Title

The Mental Health Effects of the Invisibility Syndrome in Undergraduate Students

Student Classification

Junior

Faculty Mentor

Dr. Anna K. Lee

Department

Psychology

Document Type

Poster

Publication Date

Spring 2019

Abstract

The invisibility syndrome is a model that has been present within African Americans for decades. The invisibility syndrome is defined as when your feelings and beliefs that your personal talents, abilities, and character are not acknowledged or valued by the larger society due to racial prejudice (Franklin, 2000). The purpose of this study is to explore the relationship between the invisibility syndrome and mental health, including depression, anxiety, and stress, within African American male and female undergraduate students. It is hypothesized that the effects of the invisibility syndrome will lead to high levels of depression, anxiety, and stress. This survey was administered online through Qualtrics using convenience sampling. The first page was used to explain to the participants what the purpose of the survey was and how to complete it. The following page consisted of the demographic questionnaire. The Invisibility syndrome scale included questions that were formulated by the researcher measuring characteristics someone experiencing invisibility syndrome symptoms would experience. Lastly the DASS 21 scale measured levels of anxiety, depression, and stress. It was hypothesized that the effects of the invisibility syndrome will lead to high levels of depression, anxiety, and stress. The statistical package used to analyze these results was SPSS Statistics. The results found in correlations showed there was a positive medium significance between the invisibility scale and the depression, stress, and anxiety scale.

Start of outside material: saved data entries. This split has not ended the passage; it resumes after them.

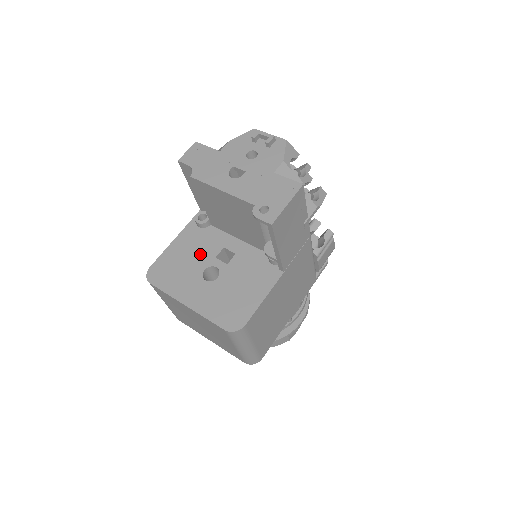
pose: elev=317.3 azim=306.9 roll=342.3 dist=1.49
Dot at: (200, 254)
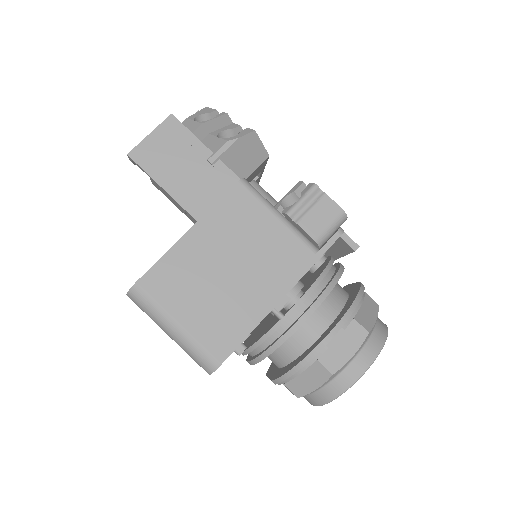
Dot at: occluded
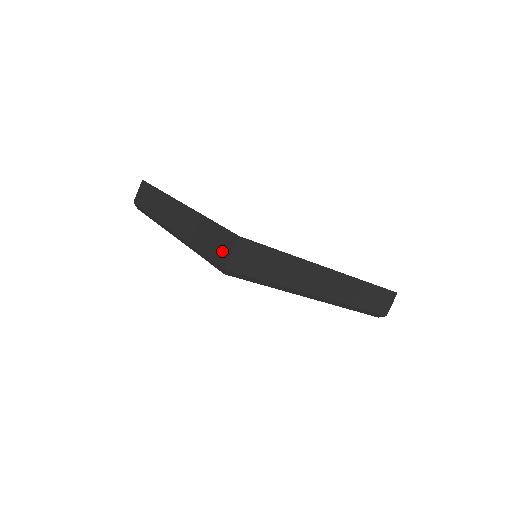
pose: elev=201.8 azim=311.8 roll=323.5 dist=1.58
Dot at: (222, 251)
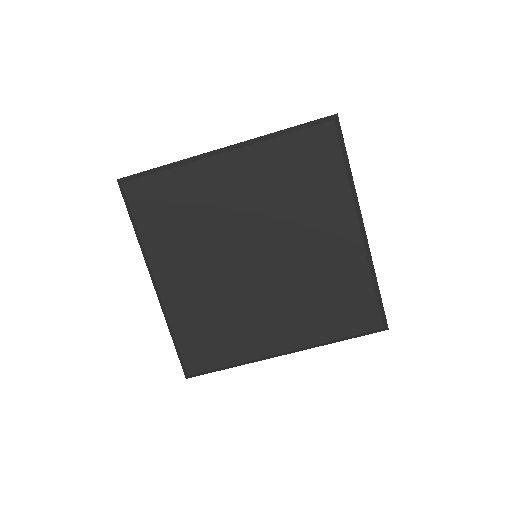
Dot at: occluded
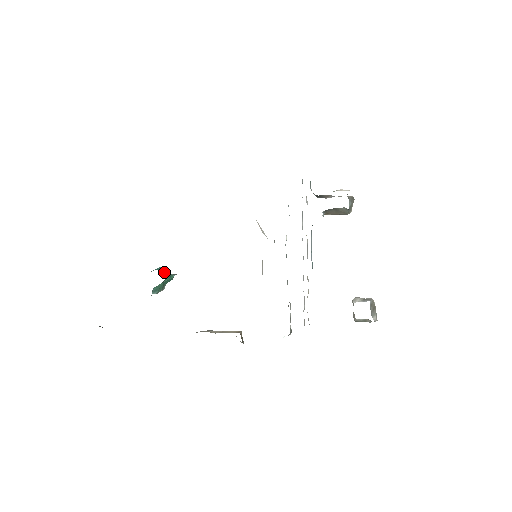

Based on the t-test, the results support the hypothesis that higher recorded scores of invisibility lead to higher recorded scores of depression, stress, and anxiety. The study aimed to identify the relationships between the invisibility syndrome in relation to the mental health (including depression, anxiety and stress) of African American undergraduate students. Findings suggest that the higher recorded scores of invisibility lead to higher recorded scores of depression, stress and anxiety.